Lo más polémico de la sentencia podría acabar siendo su cumplimiento. Aunque el Supremo, en tanto que tribunal sentenciador, tiene la última palabra en la calificación del grado de los presos, el Reglamento Penitenciario permite a la Generalitat conceder un tercer grado encubierto que en la práctica equivaldría a facilitarles la libertad. Por eso son pertinentes las propuestas de Casado y de Rivera de acometer las reformas necesarias para que las condenas no puedan sortearse por la puerta de atrás, e incluso recuperar para el Estado las competencias que en materia penitenciaria tiene transferidas Cataluña.

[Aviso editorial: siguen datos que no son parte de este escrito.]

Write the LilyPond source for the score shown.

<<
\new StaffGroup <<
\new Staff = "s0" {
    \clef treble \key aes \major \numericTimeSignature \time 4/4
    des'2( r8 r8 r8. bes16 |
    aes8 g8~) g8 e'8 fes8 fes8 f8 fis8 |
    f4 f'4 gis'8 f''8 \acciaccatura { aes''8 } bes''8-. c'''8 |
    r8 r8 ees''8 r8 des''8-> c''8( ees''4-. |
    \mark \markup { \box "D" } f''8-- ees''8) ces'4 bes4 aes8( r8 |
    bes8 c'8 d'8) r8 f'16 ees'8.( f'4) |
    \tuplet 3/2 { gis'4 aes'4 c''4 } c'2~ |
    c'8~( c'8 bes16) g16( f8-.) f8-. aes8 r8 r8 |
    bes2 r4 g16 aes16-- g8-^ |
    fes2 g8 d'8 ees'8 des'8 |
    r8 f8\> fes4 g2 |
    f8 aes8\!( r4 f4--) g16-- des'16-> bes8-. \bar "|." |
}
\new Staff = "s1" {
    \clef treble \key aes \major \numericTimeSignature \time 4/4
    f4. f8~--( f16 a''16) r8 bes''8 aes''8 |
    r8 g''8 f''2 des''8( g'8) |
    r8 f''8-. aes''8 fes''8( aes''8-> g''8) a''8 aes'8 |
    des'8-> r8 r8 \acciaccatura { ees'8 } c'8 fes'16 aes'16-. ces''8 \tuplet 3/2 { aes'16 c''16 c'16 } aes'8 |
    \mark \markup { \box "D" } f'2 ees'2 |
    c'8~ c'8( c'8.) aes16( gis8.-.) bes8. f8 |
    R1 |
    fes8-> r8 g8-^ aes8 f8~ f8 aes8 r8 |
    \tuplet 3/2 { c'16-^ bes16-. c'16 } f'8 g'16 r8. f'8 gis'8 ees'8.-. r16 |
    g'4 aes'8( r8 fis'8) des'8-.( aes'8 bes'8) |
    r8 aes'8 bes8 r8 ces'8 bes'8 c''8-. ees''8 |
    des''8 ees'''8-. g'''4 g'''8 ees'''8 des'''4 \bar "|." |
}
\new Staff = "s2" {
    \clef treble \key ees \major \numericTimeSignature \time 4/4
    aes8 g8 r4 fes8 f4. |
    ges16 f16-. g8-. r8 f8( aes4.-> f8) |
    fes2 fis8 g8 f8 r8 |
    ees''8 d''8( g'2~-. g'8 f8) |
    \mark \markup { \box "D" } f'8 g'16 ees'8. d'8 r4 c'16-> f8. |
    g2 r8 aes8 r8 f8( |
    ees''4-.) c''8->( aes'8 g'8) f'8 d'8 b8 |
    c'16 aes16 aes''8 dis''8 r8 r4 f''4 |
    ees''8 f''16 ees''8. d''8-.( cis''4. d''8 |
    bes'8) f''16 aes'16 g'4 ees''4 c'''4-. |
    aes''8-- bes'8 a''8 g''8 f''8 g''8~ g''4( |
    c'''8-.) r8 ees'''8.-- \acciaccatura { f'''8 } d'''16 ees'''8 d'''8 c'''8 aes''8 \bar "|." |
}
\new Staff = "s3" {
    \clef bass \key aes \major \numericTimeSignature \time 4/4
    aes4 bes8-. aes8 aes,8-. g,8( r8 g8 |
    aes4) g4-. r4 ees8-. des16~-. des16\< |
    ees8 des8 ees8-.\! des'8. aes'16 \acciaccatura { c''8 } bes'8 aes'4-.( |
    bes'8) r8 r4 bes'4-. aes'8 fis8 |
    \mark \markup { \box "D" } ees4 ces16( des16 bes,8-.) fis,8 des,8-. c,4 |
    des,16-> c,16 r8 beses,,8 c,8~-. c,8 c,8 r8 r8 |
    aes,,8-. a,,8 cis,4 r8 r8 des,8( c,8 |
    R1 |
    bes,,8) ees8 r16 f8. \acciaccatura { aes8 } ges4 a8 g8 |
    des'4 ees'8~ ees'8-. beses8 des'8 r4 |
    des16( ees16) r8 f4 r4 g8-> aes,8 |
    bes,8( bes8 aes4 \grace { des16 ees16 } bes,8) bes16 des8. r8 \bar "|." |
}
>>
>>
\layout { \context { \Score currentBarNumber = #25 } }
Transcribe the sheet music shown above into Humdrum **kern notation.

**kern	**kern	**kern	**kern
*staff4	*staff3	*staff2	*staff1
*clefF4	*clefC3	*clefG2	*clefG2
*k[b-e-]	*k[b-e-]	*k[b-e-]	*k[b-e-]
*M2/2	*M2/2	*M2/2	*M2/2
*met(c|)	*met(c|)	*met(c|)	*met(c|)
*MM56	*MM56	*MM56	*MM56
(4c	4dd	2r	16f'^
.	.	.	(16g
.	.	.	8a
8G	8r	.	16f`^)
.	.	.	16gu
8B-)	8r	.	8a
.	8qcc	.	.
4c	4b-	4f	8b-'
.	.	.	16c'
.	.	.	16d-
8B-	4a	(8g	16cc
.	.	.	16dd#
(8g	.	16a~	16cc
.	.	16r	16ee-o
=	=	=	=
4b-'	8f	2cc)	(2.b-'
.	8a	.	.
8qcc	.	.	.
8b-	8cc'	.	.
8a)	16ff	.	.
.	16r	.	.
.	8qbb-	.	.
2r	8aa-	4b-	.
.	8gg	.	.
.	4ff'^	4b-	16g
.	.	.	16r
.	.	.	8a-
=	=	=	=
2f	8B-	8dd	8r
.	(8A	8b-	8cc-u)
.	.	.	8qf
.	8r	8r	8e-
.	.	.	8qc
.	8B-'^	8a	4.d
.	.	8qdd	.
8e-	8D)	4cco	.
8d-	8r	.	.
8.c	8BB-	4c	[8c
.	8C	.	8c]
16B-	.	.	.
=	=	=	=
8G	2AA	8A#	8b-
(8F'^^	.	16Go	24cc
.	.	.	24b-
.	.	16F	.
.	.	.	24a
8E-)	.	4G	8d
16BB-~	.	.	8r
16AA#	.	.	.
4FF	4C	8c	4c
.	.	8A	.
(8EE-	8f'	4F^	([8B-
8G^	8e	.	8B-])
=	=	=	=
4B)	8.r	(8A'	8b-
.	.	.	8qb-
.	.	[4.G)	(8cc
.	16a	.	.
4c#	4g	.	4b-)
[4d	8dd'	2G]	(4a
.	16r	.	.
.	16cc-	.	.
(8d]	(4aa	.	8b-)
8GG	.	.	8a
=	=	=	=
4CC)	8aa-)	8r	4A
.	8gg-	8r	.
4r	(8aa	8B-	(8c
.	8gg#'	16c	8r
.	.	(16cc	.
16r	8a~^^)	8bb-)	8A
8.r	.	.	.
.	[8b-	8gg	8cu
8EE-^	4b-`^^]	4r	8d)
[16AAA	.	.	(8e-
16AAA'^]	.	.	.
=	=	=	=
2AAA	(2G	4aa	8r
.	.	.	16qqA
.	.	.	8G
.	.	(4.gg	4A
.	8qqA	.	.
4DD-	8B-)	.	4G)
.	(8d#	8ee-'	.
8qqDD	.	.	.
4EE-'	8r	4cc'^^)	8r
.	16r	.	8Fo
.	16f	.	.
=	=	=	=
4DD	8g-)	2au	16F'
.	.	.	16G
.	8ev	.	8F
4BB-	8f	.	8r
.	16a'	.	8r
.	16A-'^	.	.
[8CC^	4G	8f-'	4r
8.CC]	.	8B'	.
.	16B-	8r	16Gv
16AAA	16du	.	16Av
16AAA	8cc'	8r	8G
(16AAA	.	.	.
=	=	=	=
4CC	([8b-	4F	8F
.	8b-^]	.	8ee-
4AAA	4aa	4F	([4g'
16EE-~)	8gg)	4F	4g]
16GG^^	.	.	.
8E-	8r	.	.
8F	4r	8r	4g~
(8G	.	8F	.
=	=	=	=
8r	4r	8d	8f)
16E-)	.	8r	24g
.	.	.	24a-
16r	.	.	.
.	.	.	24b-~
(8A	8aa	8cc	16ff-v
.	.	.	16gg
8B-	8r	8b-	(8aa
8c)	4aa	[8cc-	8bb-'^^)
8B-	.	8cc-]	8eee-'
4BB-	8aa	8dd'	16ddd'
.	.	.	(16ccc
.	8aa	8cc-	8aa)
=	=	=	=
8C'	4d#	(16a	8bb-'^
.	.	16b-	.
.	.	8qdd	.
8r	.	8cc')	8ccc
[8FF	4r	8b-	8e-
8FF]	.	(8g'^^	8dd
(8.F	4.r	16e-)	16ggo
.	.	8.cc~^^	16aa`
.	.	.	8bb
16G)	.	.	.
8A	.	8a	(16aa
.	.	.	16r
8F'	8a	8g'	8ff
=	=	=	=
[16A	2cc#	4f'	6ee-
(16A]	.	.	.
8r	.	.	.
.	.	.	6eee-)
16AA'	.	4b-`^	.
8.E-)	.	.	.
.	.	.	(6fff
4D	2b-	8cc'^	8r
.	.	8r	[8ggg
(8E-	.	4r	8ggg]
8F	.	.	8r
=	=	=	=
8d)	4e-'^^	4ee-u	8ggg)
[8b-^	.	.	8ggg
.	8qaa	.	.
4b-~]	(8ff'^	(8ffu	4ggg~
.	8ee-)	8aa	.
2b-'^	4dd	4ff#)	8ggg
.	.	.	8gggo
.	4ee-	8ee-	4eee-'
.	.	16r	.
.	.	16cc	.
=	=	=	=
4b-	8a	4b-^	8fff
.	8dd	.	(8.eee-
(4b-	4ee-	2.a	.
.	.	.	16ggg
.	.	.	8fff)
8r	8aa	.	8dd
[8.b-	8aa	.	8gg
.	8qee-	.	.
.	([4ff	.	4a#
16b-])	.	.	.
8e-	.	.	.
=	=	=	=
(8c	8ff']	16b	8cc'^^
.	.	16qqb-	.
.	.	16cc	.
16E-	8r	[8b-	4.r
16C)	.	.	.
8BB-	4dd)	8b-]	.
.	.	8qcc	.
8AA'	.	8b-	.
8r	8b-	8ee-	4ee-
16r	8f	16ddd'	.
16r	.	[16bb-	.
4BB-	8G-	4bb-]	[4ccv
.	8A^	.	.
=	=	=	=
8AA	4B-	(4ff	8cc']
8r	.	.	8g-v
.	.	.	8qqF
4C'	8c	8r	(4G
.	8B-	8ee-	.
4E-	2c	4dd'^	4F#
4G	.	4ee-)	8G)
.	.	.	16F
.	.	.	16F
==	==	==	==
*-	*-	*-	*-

El presidente Sánchez ha estado en su papel al ofrecer "diálogo dentro de la legalidad" a las autoridades catalanas como forma de pasar página y mirar al futuro. La reacción de Vox, tildando la sentencia de "gravísimo error", y la de Torra y el independentismo, recurriendo al victimismo, eran lo esperado. En el caso del presidente de la Generalitat es muy grave que hable de "sentencias injustas y antidemocráticas", de "causa general contra Cataluña" y de que ha habido "venganza y no justicia". Razón de más para que alguien así no tenga la última palabra sobre el cumplimiento de la pena de los condenados.

Frente al ruido de quienes tratan de desprestigiar la Justicia española, la realidad es que la sentencia supone un dique de contención al intento ilegítimo del independentismo de vulnerar la ley. Siendo equilibrada, lanza además un aviso a navegantes, en el sentido de que existe margen para endurecer la respuesta a posibles nuevos desafíos. Y todo ello, con una redacción exhaustiva en sus argumentos y didáctica, que no deja cabos sueltos. Estamos ante una resolución del Supremo tan histórica como modélica.